LA EXTINCIÓN DE LOS MAMERTOS

El término “mamerto” ha venido perdiendo en Colombia su sentido original. Este calificativo, tan extendido hace medio siglo sobre todo en el ámbito universitario, ha caído en desuso.  Hoy sería una exótica pieza de museo, pero gracias al empeño de algunos voceros de la derecha en nuestro país se ha evitado su extinción. De mamertos ha calificado la senadora María Fernanda Cabal al expresidente Duque, al alcalde de Manizales, a los trapecistas de un circo y hasta Uribe tiene un “corazoncito mamerto”, según ha declarado dicha congresista.  En cierta manera la palabra mamerto se asemeja al olvidado “coco” de nuestra infancia, una especie de fantasma que las viejas niñeras utilizaban para atemorizar a los niños y llevarlos dócilmente a la cama.

Esta evocación delirante me traslada a una mañana de principios de los ochenta en la plazuela de la Universidad de los Andes durante el gobierno de Julio César Turbay. Bajo la mirada siempre ausente de San Alberto Magno se arremolinaba un grupo de jóvenes alrededor de una gallina que tenía los ojos vendados. Era un juicio a la pacífica ave que estaba acusada de negarse a poner huevos. El acto era tan inédito como humorístico y al grupo se sumaban cada vez más personas atraídas por la curiosidad. De repente, alguien con máscara de verdugo tomó un hacha y decapitó a la gallina. El público quedó paralizado y luego sobrevino la indignación general que encabezaron los estudiantes de Biología.  ¡Compañeros! -respondió el ejecutor, un miembro de las Juventudes Comunistas, a pocos kilómetros de aquí en las caballerizas de Usaquén se tortura y desaparece a decenas de seres humanos y ustedes cómodos burgueses se preocupan por la suerte de una simple gallina. La torpe respuesta indignó aún más a los biólogos y la situación pareció degenerar en una batalla campal. “Son vainas de los mamertos”, dijo alguien entre la multitud.

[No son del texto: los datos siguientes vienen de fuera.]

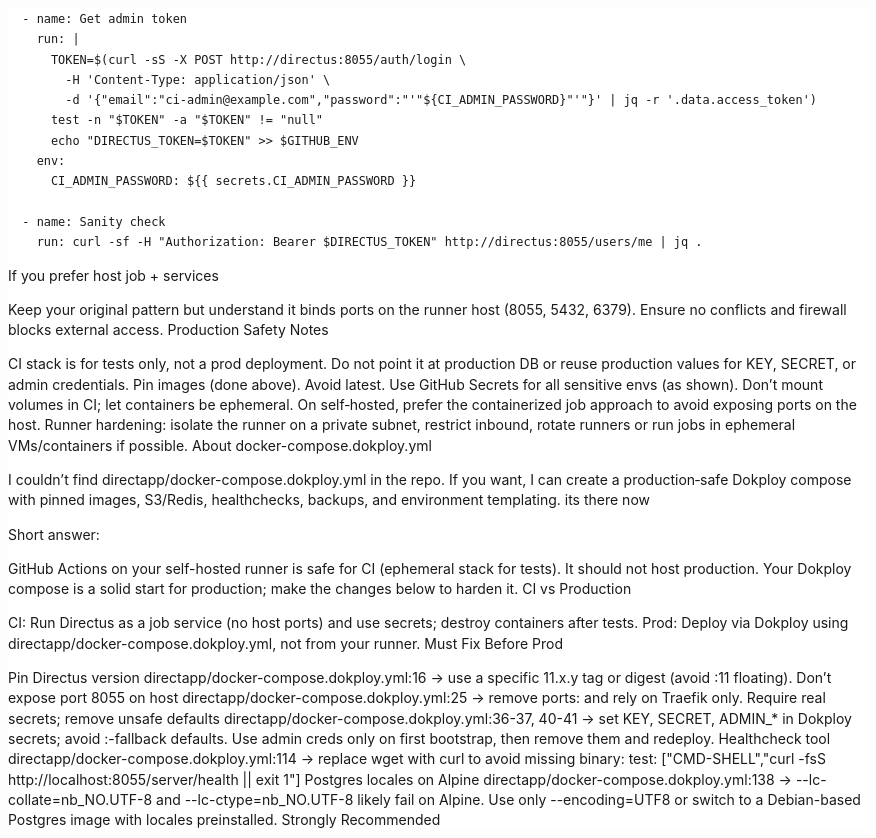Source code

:       - name: Get admin token
        run: |
          TOKEN=$(curl -sS -X POST http://directus:8055/auth/login \
            -H 'Content-Type: application/json' \
            -d '{"email":"ci-admin@example.com","password":"'"${CI_ADMIN_PASSWORD}"'"}' | jq -r '.data.access_token')
          test -n "$TOKEN" -a "$TOKEN" != "null"
          echo "DIRECTUS_TOKEN=$TOKEN" >> $GITHUB_ENV
        env:
          CI_ADMIN_PASSWORD: ${{ secrets.CI_ADMIN_PASSWORD }}

      - name: Sanity check
        run: curl -sf -H "Authorization: Bearer $DIRECTUS_TOKEN" http://directus:8055/users/me | jq .
If you prefer host job + services

Keep your original pattern but understand it binds ports on the runner host (8055, 5432, 6379). Ensure no conflicts and firewall blocks external access.
Production Safety Notes

CI stack is for tests only, not a prod deployment. Do not point it at production DB or reuse production values for KEY, SECRET, or admin credentials.
Pin images (done above). Avoid latest.
Use GitHub Secrets for all sensitive envs (as shown).
Don’t mount volumes in CI; let containers be ephemeral.
On self‑hosted, prefer the containerized job approach to avoid exposing ports on the host.
Runner hardening: isolate the runner on a private subnet, restrict inbound, rotate runners or run jobs in ephemeral VMs/containers if possible.
About docker-compose.dokploy.yml

I couldn’t find directapp/docker-compose.dokploy.yml in the repo. If you want, I can create a production‑safe Dokploy compose with pinned images, S3/Redis, healthchecks, backups, and environment templating.
its there now


Short answer:

GitHub Actions on your self-hosted runner is safe for CI (ephemeral stack for tests). It should not host production.
Your Dokploy compose is a solid start for production; make the changes below to harden it.
CI vs Production

CI: Run Directus as a job service (no host ports) and use secrets; destroy containers after tests.
Prod: Deploy via Dokploy using directapp/docker-compose.dokploy.yml, not from your runner.
Must Fix Before Prod

Pin Directus version
directapp/docker-compose.dokploy.yml:16 → use a specific 11.x.y tag or digest (avoid :11 floating).
Don’t expose port 8055 on host
directapp/docker-compose.dokploy.yml:25 → remove ports: and rely on Traefik only.
Require real secrets; remove unsafe defaults
directapp/docker-compose.dokploy.yml:36-37, 40-41 → set KEY, SECRET, ADMIN_* in Dokploy secrets; avoid :-fallback defaults. Use admin creds only on first bootstrap, then remove them and redeploy.
Healthcheck tool
directapp/docker-compose.dokploy.yml:114 → replace wget with curl to avoid missing binary:
test: ["CMD-SHELL","curl -fsS http://localhost:8055/server/health || exit 1"]
Postgres locales on Alpine
directapp/docker-compose.dokploy.yml:138 → --lc-collate=nb_NO.UTF-8 and --lc-ctype=nb_NO.UTF-8 likely fail on Alpine. Use only --encoding=UTF8 or switch to a Debian-based Postgres image with locales preinstalled.
Strongly Recommended
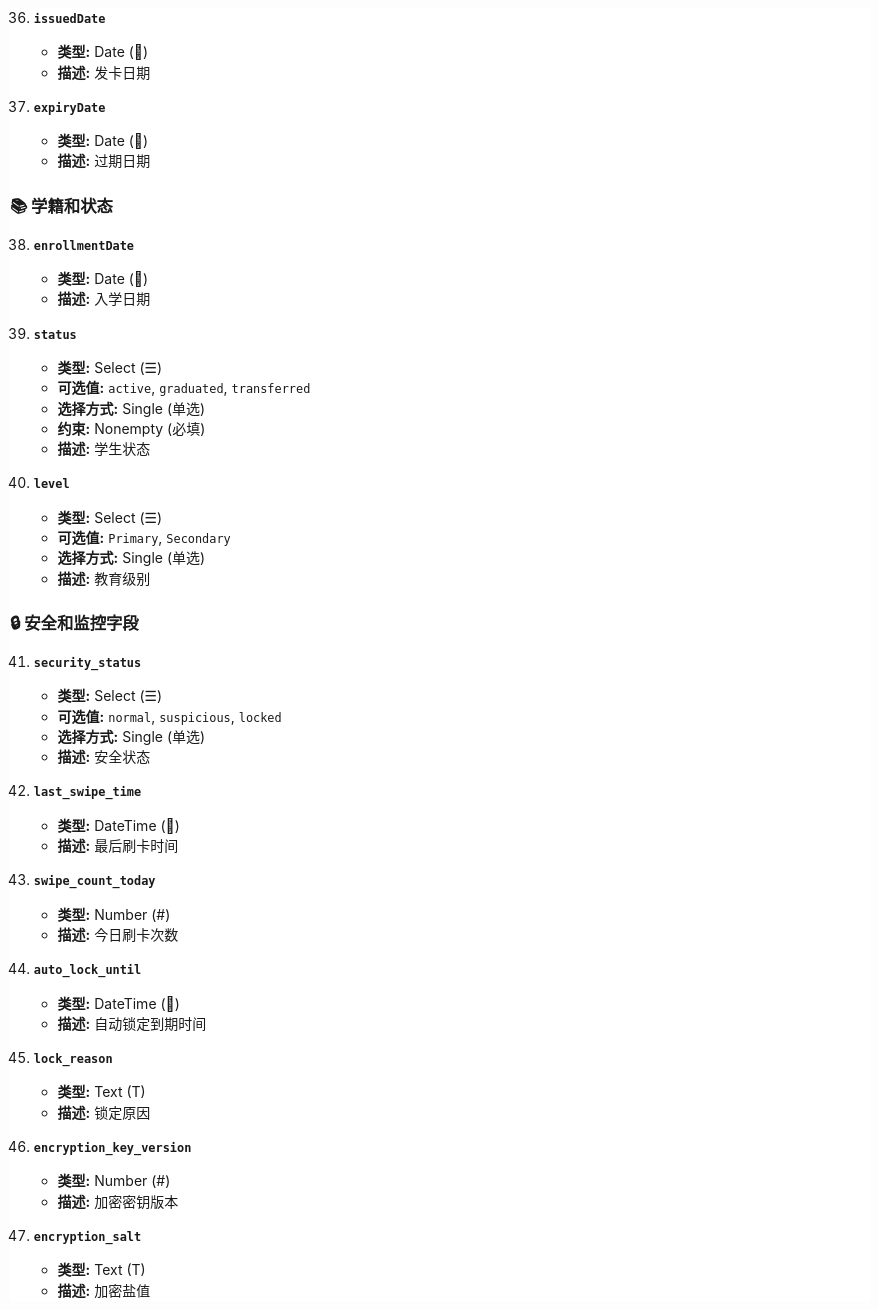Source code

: 36. **`issuedDate`**
    - **类型:** Date (📅)
    - **描述:** 发卡日期

37. **`expiryDate`**
    - **类型:** Date (📅)
    - **描述:** 过期日期

### 📚 学籍和状态
38. **`enrollmentDate`**
    - **类型:** Date (📅)
    - **描述:** 入学日期

39. **`status`**
    - **类型:** Select (☰)
    - **可选值:** `active`, `graduated`, `transferred`
    - **选择方式:** Single (单选)
    - **约束:** Nonempty (必填)
    - **描述:** 学生状态

40. **`level`**
    - **类型:** Select (☰)
    - **可选值:** `Primary`, `Secondary`
    - **选择方式:** Single (单选)
    - **描述:** 教育级别

### 🔒 安全和监控字段
41. **`security_status`**
    - **类型:** Select (☰)
    - **可选值:** `normal`, `suspicious`, `locked`
    - **选择方式:** Single (单选)
    - **描述:** 安全状态

42. **`last_swipe_time`**
    - **类型:** DateTime (📅)
    - **描述:** 最后刷卡时间

43. **`swipe_count_today`**
    - **类型:** Number (#)
    - **描述:** 今日刷卡次数

44. **`auto_lock_until`**
    - **类型:** DateTime (📅)
    - **描述:** 自动锁定到期时间

45. **`lock_reason`**
    - **类型:** Text (T)
    - **描述:** 锁定原因

46. **`encryption_key_version`**
    - **类型:** Number (#)
    - **描述:** 加密密钥版本

47. **`encryption_salt`**
    - **类型:** Text (T)
    - **描述:** 加密盐值
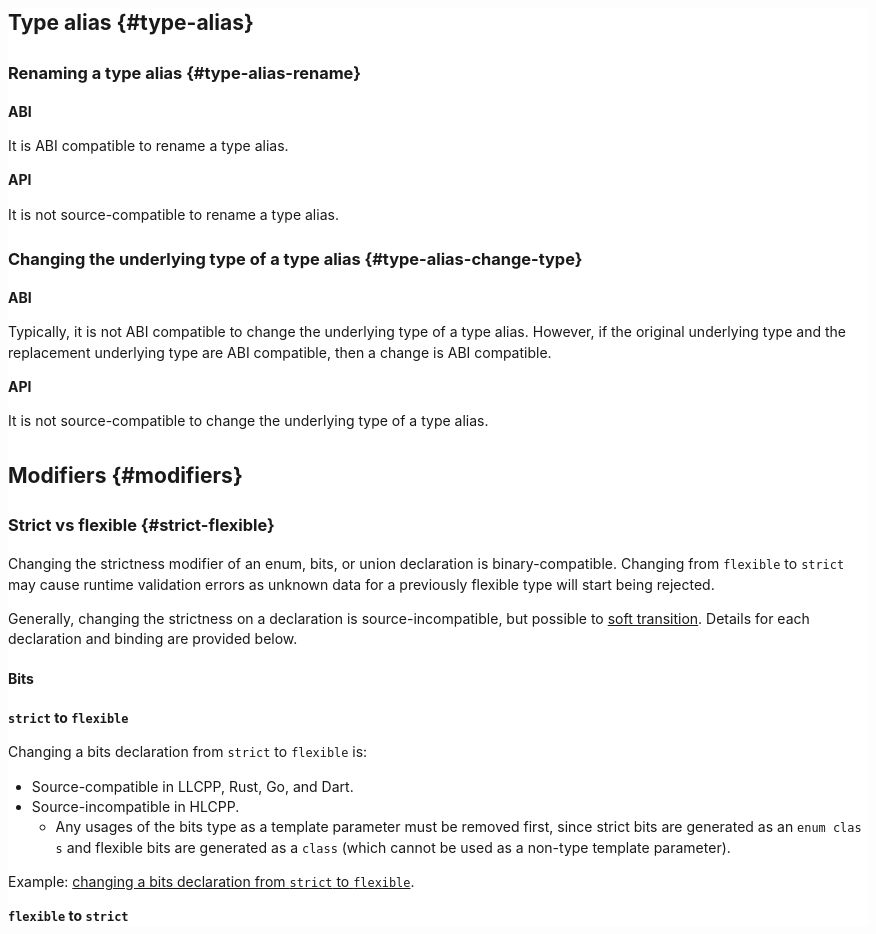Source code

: ## Type alias {#type-alias}

### Renaming a type alias {#type-alias-rename}

**ABI**

It is ABI compatible to rename a type alias.

**API**

It is not source-compatible to rename a type alias.

### Changing the underlying type of a type alias {#type-alias-change-type}

**ABI**

Typically, it is not ABI compatible to change the underlying type of a type
alias. However, if the original underlying type and the replacement underlying
type are ABI compatible, then a change is ABI compatible.

**API**

It is not source-compatible to change the underlying type of a type alias.

## Modifiers {#modifiers}

### Strict vs flexible {#strict-flexible}

Changing the strictness modifier of an enum, bits, or union declaration is
binary-compatible. Changing from `flexible` to `strict` may cause runtime
validation errors as unknown data for a previously flexible type will start
being rejected.

Generally, changing the strictness on a declaration is source-incompatible, but
possible to [soft transition][soft transitions].
Details for each declaration and binding are provided below.

#### Bits

**`strict` to `flexible`**

Changing a bits declaration from `strict` to `flexible` is:

* Source-compatible in LLCPP, Rust, Go, and Dart.
* Source-incompatible in HLCPP.
  * Any usages of the bits type as a template parameter must be removed first,
    since strict bits are generated as an `enum class` and flexible bits are
    generated as a `class` (which cannot be used as a non-type template
    parameter).

Example: [changing a bits declaration from `strict` to
`flexible`][example-bits-strict-flexible].

**`flexible` to `strict`**


[bindings-ref]: /docs/reference/fidl/bindings/overview.md
[example-bits-flexible-strict]: /docs/development/languages/fidl/guides/compatibility/bits_flexible_strict.md
[example-bits-member-add]: /docs/development/languages/fidl/guides/compatibility/bits_member_add.md
[example-bits-member-remove]: /docs/development/languages/fidl/guides/compatibility/bits_member_remove.md
[example-bits-strict-flexible]: /docs/development/languages/fidl/guides/compatibility/bits_strict_flexible.md
[example-enum-flexible-strict]: /docs/development/languages/fidl/guides/compatibility/enum_flexible_strict.md
[example-enum-member-add]: /docs/development/languages/fidl/guides/compatibility/enum_member_add.md
[example-enum-member-remove]: /docs/development/languages/fidl/guides/compatibility/enum_member_remove.md
[example-enum-strict-flexible]: /docs/development/languages/fidl/guides/compatibility/enum_strict_flexible.md
[example-protocol-event-add]: /docs/development/languages/fidl/guides/compatibility/protocol_event_add.md
[example-protocol-event-remove]: /docs/development/languages/fidl/guides/compatibility/protocol_event_remove.md
[example-protocol-method-add]: /docs/development/languages/fidl/guides/compatibility/protocol_method_add.md
[example-protocol-method-remove]: /docs/development/languages/fidl/guides/compatibility/protocol_method_remove.md
[example-table-member-add]: /docs/development/languages/fidl/guides/compatibility/table_member_add.md
[example-table-member-remove]: /docs/development/languages/fidl/guides/compatibility/table_member_remove.md
[example-union-flexible-strict]: /docs/development/languages/fidl/guides/compatibility/union_flexible_strict.md
[example-union-member-add]: /docs/development/languages/fidl/guides/compatibility/union_member_add.md
[example-union-member-remove]: /docs/development/languages/fidl/guides/compatibility/union_member_remove.md
[example-union-strict-flexible]: /docs/development/languages/fidl/guides/compatibility/union_strict_flexible.md
[fidl-api-compatibility-testing]: /docs/development/testing/ctf/fidl_api_compatibility_testing.md
[rfc-0057-motivation]: /docs/contribute/governance/rfcs/0057_default_no_handles.md#motivation
[lexicon-tag]: /docs/reference/fidl/language/lexicon.md#union-terms
[lexicon-type]: /docs/reference/fidl/language/lexicon.md#type-terms
[Platform Versioning]: /docs/contribute/governance/rfcs/0002_platform_versioning.md
[rust-bindings-tables]: /docs/reference/fidl/bindings/rust-bindings.md#types-tables
[rust-enum-macro]: /docs/reference/fidl/bindings/rust-bindings.md#types-enums
[selector]: /docs/reference/fidl/language/attributes.md#selector
[soft transitions]: /docs/contribute/governance/rfcs/0002_platform_versioning.md#terminology
[transitional-rust]: /docs/reference/fidl/bindings/rust-bindings.md#transitional
[transitional]: /docs/reference/fidl/language/attributes.md#transitional
[unknown-attr]: /docs/reference/fidl/language/attributes.md#unknown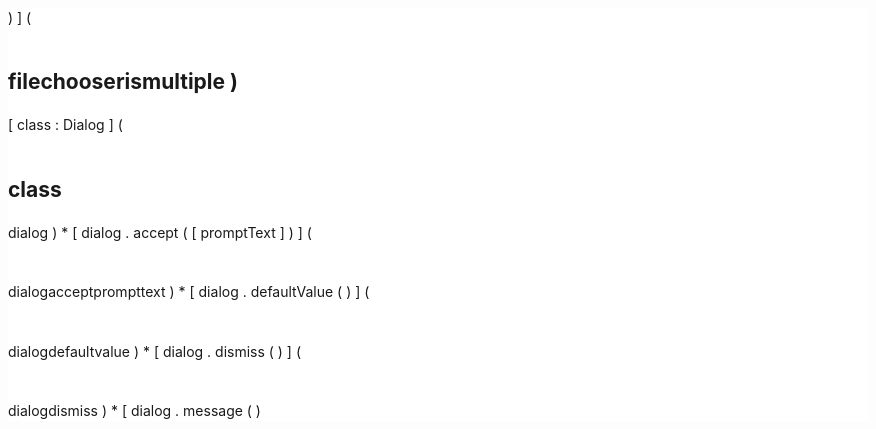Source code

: )
]
(
#
filechooserismultiple
)
-
[
class
:
Dialog
]
(
#
class
-
dialog
)
*
[
dialog
.
accept
(
[
promptText
]
)
]
(
#
dialogacceptprompttext
)
*
[
dialog
.
defaultValue
(
)
]
(
#
dialogdefaultvalue
)
*
[
dialog
.
dismiss
(
)
]
(
#
dialogdismiss
)
*
[
dialog
.
message
(
)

En ese entonces era claro a quienes se les llamaba “mamertos” y esta distinción se basaba en parte en su identidad ideológica, en parte en su indumentaria y en parte en su actitud hacia el mundo. Un mamerto militaba en la línea ortodoxa del Partido Comunista, leía la revista Sputnik, vendía Voz Proletaria y admiraba a Gilberto Vieira. Un mamerto escuchaba salsa y a la nueva trova cubana, también usaba buzos de lana, bufandas y, ocasionalmente, se vestía con ruana para manifestar su identificación con la población campesina. Hoy esa especie viviente casi ha desaparecido de la faz de Colombia y solo podemos encontrar contados especímenes en grupos extremistas de izquierda, en ciertas universidades públicas y en las colecciones de paleontología. Algunos de sus antiguos miembros son hoy ejecutivos de grandes empresas multinacionales. Todavía queda en unos pocos un rescoldo sentimental de ese pasado y ven en Vladimir Putin el restaurador de las glorias de la extinta Unión Soviética.

Como el tiempo pasa sin darnos cuenta, puede sucedernos lo mismo que a Rip Van Winkle, ese personaje de Washington Irving que se duerme y despierta después de veinte años. Hoy en las redes sociales y, en ciertos círculos ideológicos de derecha, un mamerto es un poeta vanguardista, un ambientalista, el editor de un periódico norteamericano, un gitano o todo aquel que profese un ideario liberal. Un mamerto conspirador es para estos fanáticos el magnate George Soros, a quien culpan de los movimientos tectónicos de la tierra, del paso de los cometas y las tormentas solares. El más emblemático de los mamertos puede ser para ellos San Francisco de Asís. Es un predicador de la fraternidad humana, un sospechoso animalista y para confirmar su culpabilidad hay un testimonio del poeta Rubén Darío que lo señala de ser amigo de un lobo.